## EXERCISE GOAL
Turn the records, from the line containing "Claim free estimate quote now" through the line containing "Fairmont to get", inclusive, into a Markdown table with the columns Row and Text. Number each line in Row and leave out any blank lines.
++++ ENTRIES SUPPLIED
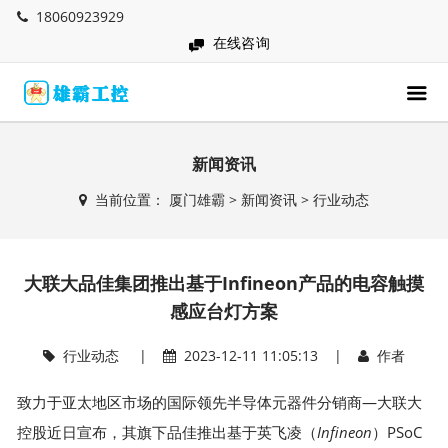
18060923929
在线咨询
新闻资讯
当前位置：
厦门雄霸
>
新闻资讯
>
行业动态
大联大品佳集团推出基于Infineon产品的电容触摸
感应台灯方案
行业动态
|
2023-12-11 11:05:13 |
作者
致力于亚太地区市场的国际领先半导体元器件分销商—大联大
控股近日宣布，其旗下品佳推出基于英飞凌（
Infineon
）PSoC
++++++++
++++ ENTRIES SUPPLIED
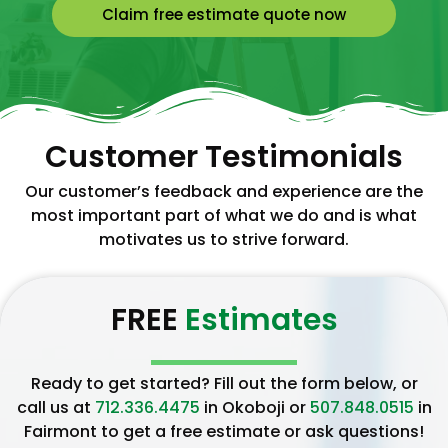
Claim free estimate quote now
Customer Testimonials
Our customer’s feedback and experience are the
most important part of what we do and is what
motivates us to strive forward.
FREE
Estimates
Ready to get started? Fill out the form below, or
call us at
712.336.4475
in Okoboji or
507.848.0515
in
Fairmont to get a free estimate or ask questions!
++++++++
## PROBLEM SOLUTION
| Row | Text |
|---|---|
| 1 | Claim free estimate quote now |
| 2 | Customer Testimonials |
| 3 | Our customer’s feedback and experience are the |
| 4 | most important part of what we do and is what |
| 5 | motivates us to strive forward. |
| 6 | FREE |
| 7 | Estimates |
| 8 | Ready to get started? Fill out the form below, or |
| 9 | call us at |
| 10 | 712.336.4475 |
| 11 | in Okoboji or |
| 12 | 507.848.0515 |
| 13 | in |
| 14 | Fairmont to get a free estimate or ask questions! |